Die an Teilhabe- und Selbstständigkeitsförderung orientierten Assistenzformen werden gemeinsam erkundet, angewandt und reflektiert. Die Teilnehmenden lernen bedeutsame Konzepte und Hilfsmittel zur Stärkung von Kommunikation und Selbstbestimmung kennen und erproben ihre Anwendung.
Abschließend erfolgt ein Blick über den Tellerrand der Einrichtung der Behindertenhilfe in den Sozialraum. Gemeinsam werden Überlegungen angestellt, wie der Austausch mit dem sozialen Umfeld der eigenen Einrichtung im Sinne der gesellschaftlichen Teilhabe gestärkt werden kann. Die Teilnehmenden planen mit Unterstützung eigene Projekte zur Förderung von Teilhabe und Selbstbestimmung.
Inhalte:
1. Tag: Grundlagen
- Assistenzformen (Theorie und Praxis)
- Methodik und methodische Prinzipien in der Assistenz
- Leichte Sprache
2. Tag:
- Förderplanung und Förderprozess
- Zielhierarchie und -formulierung
- Fachliche Reflexion
- Unterstützte Kommunikation
3. Tag:
- Sozialraumorientierung
- Persönliche Zukunftsplanung
- Auftrag und Beratung zur Projektarbeit
Modul 3:
Medizinische und psychologische Grundlagen häufiger Behinderungsarten
Medizinische Grundlagen
Im letzten Modul der pädagogischen Weiterbildung für Pflegekräfte wird es an Tag 1 um die medizinischen Grundlagen rund um Behinderungsarten und psychiatrische Krankheitsbilder gehen.
Sie werden lernen, wie geistige Behinderungen entstehen und welche Merkmale und Erscheinungsformen die häufigsten Behinderungsarten haben.
Auch Menschen mit geistiger Behinderung können psychisch erkranken. Daher bekommen Sie zusätzlich einen Überblick über häufige psychiatrische Krankheitsbilder wie Schizophrenie, Depressionen, Angst- und Zwangsstörungen sowie Anregungen für den Umgang mit den sogenannten Doppeldiagnosen.
Inhalte:
- Grundlagen häufiger Behinderungsarten
- Abgrenzung psychische Erkrankung <–> geistige Behinderung
- Grundlagen häufiger psychischer Erkrankungen (z. B. Schizophrenie,
Depression, Angst- und Zwangsstörungen) - Umgang mit Doppeldiagnosen
Psychologische Grundlagen
Am Tag 2 beschäftigen wir uns mit der psychologischen Seite Ihrer Arbeit.

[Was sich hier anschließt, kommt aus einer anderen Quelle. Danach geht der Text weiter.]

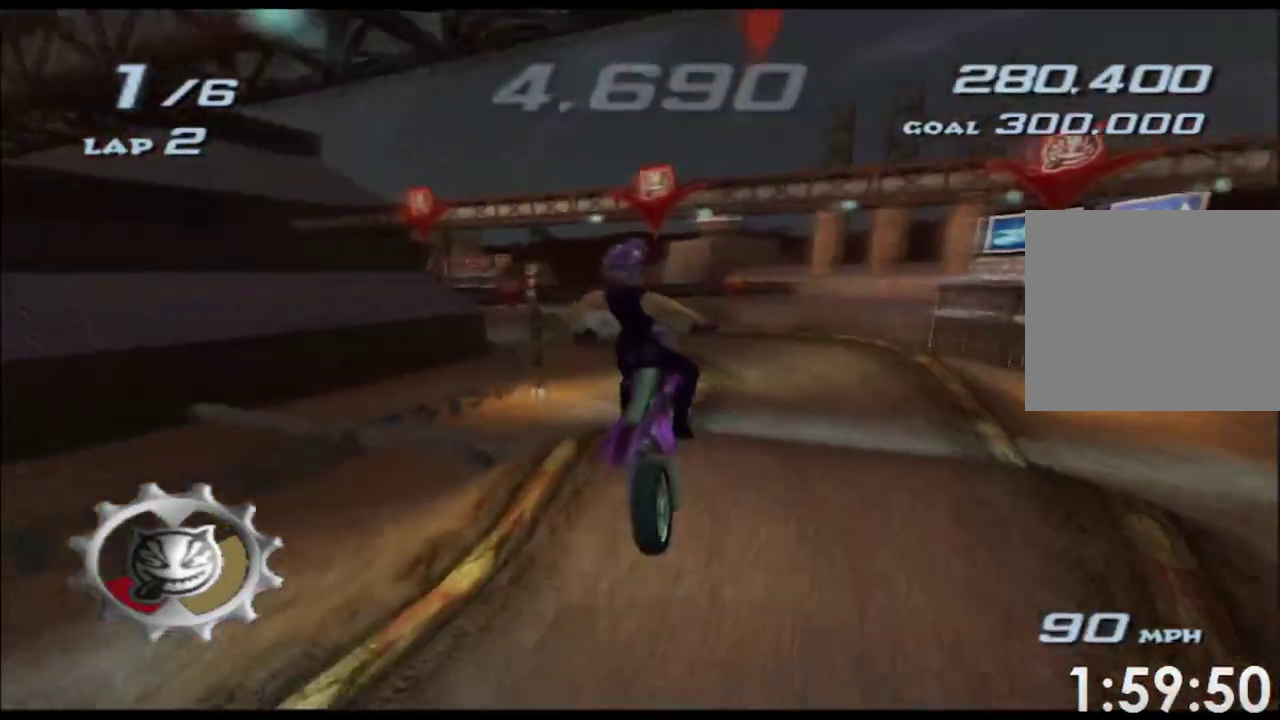
{"buttons": ["A", "X"], "left_stick": "up-right", "events": [[167, "left_stick", "center"], [217, "left_stick", "up"], [283, "left_stick", "up-right"]]}
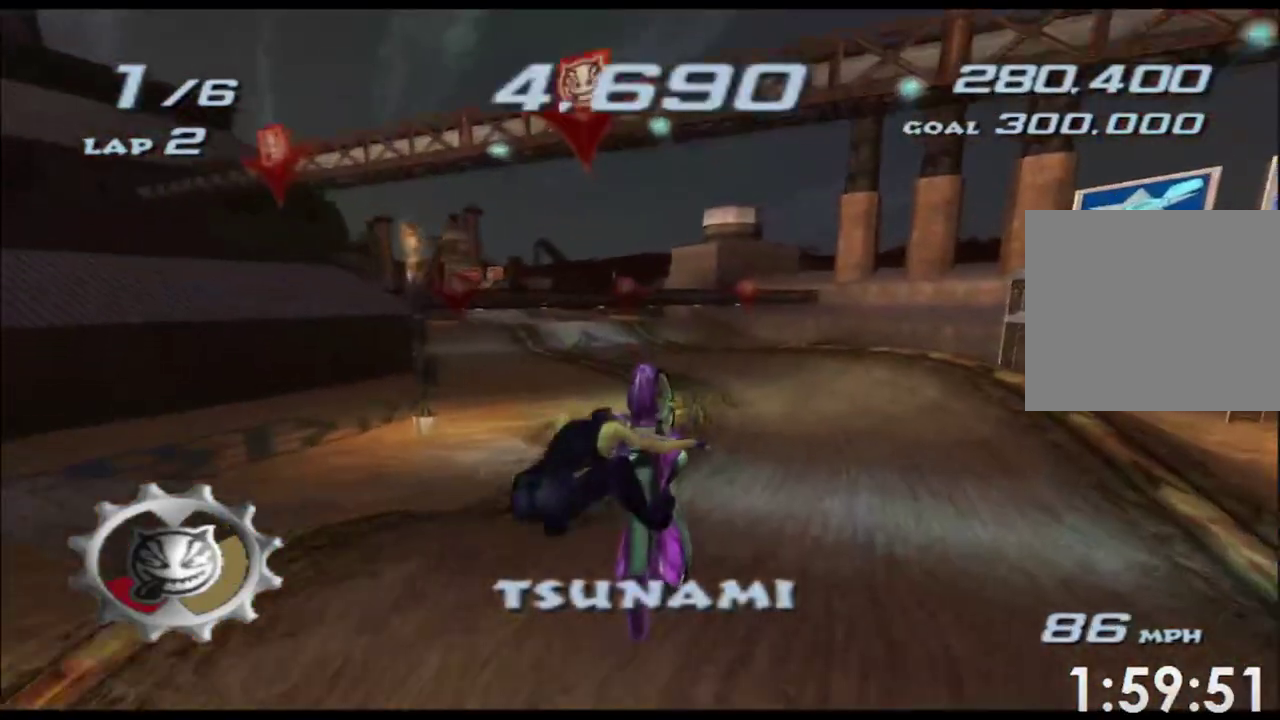
{"buttons": ["A", "X"], "left_stick": "center", "events": [[167, "left_stick", "center"], [233, "L1", "down"], [300, "L1", "up"]]}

Sie werden die Grundlagen der Entwicklungspsychologie kennenlernen und wir werden gemeinsam erarbeiten, welche Bedürfnisse Menschen mit Behinderung haben.
Damit Sie selbst seelisch gesund bleiben, widmen wir uns dem Thema Resilienz sowohl aus Sicht der Pflegekräfte als auch zur Ressourcenförderung für die Menschen mit geistiger Behinderung.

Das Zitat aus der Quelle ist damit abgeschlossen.